**Exercise requirements**
Copy every line from the records below that contains the word "meter".

**Raw data**
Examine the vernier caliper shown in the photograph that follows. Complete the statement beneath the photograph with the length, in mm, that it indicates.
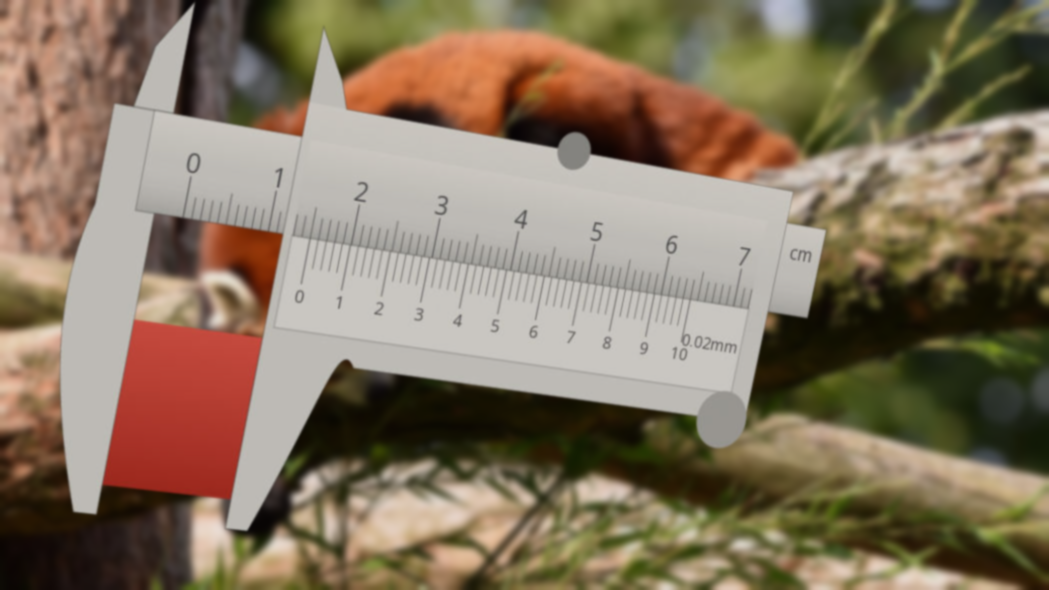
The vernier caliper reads 15.0 mm
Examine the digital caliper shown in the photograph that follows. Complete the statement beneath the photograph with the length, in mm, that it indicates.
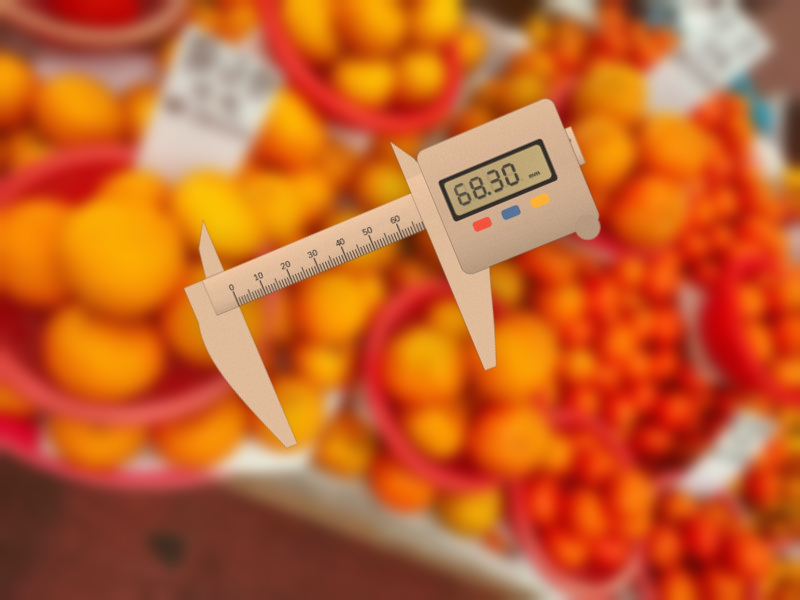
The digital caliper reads 68.30 mm
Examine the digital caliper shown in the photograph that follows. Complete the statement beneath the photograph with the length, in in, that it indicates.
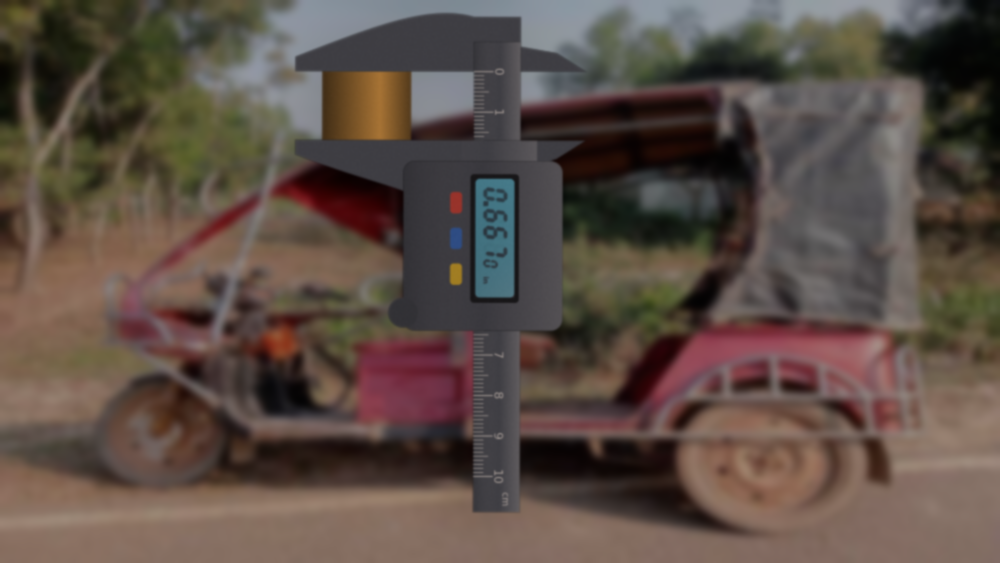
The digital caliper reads 0.6670 in
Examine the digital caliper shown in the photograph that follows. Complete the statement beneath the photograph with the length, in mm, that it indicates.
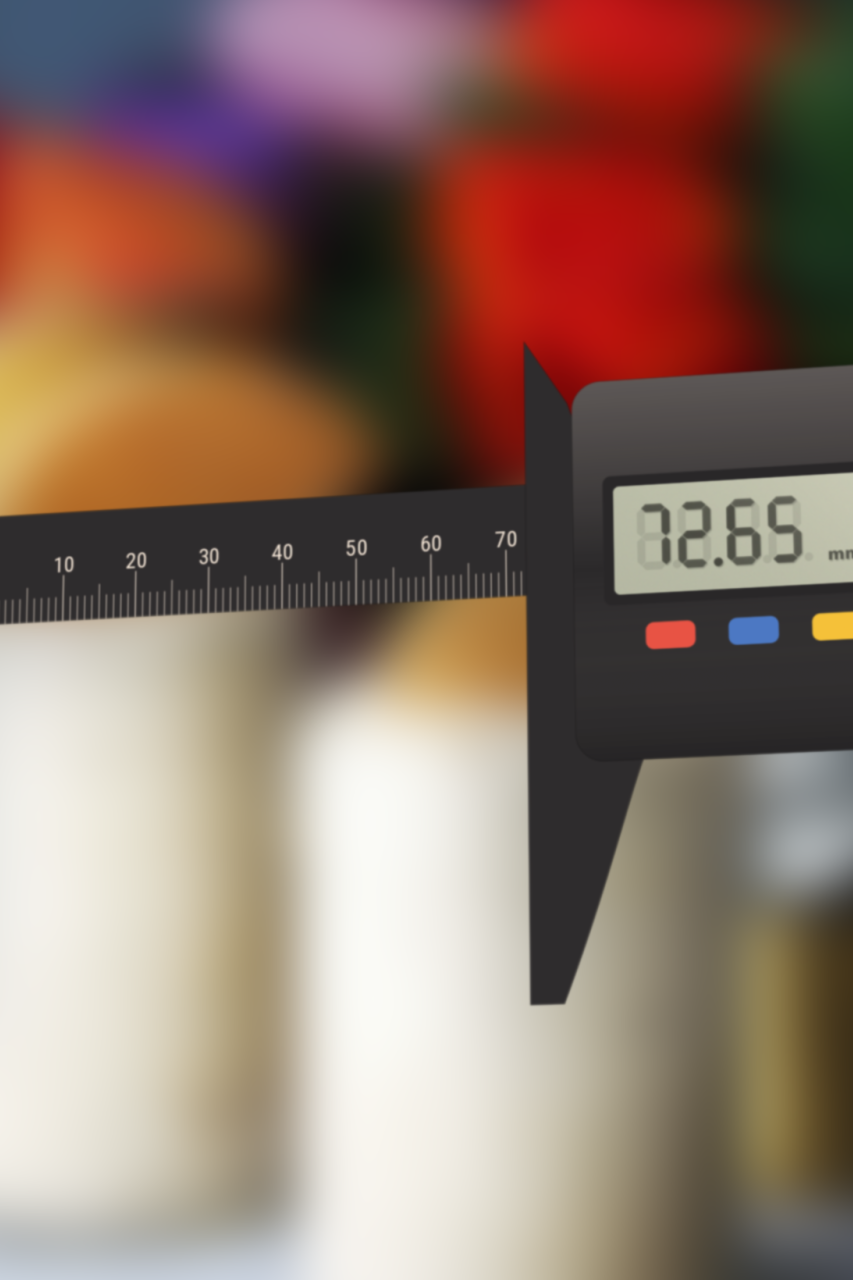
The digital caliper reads 72.65 mm
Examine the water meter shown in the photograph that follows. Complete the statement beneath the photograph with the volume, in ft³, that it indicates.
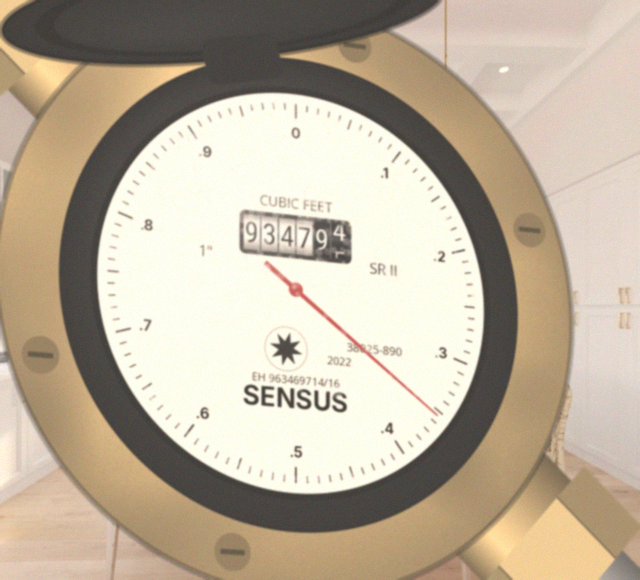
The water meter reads 934794.35 ft³
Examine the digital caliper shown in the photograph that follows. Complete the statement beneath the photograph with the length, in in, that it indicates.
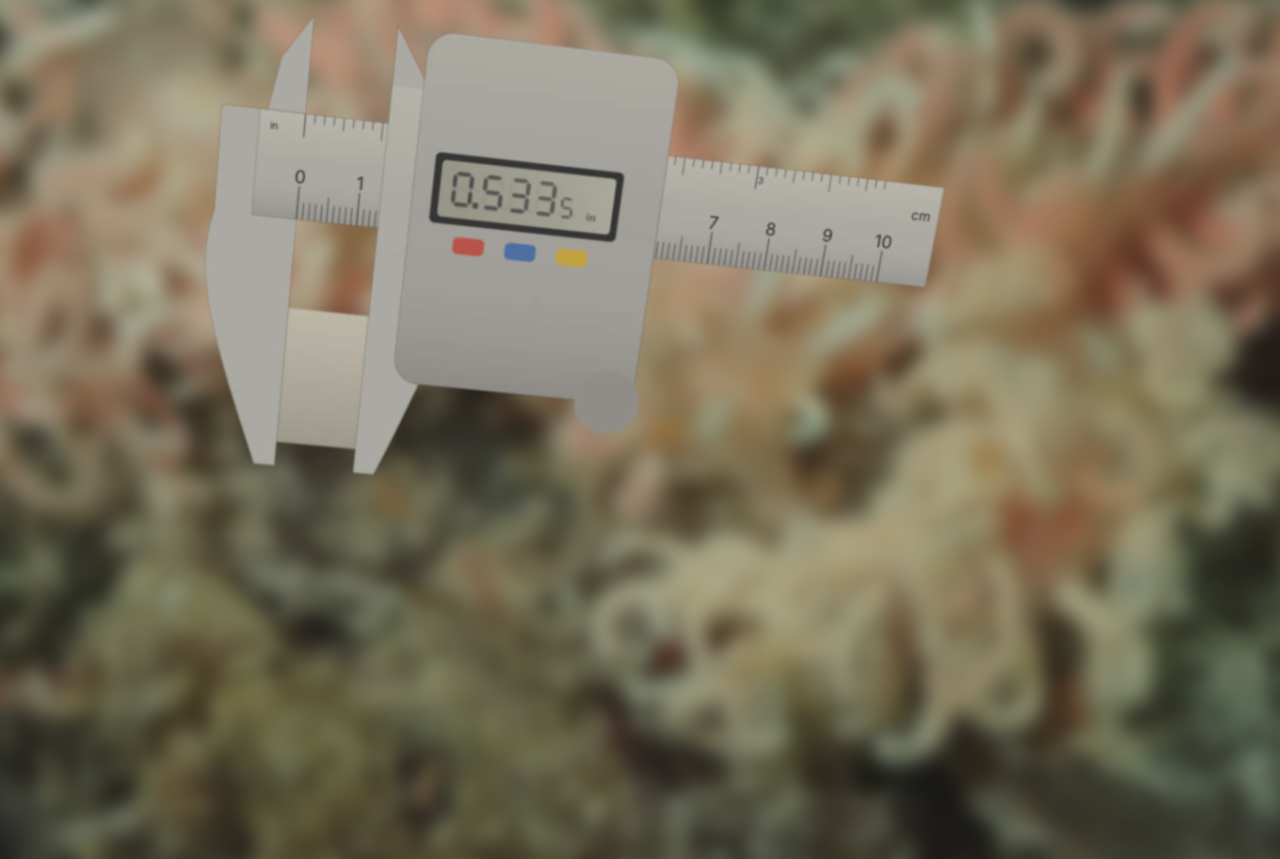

**Answer to this task**
Examine the water meter shown in the photograph that follows. Complete the statement beneath the photograph with the volume, in ft³, that it indicates.
The water meter reads 934794.35 ft³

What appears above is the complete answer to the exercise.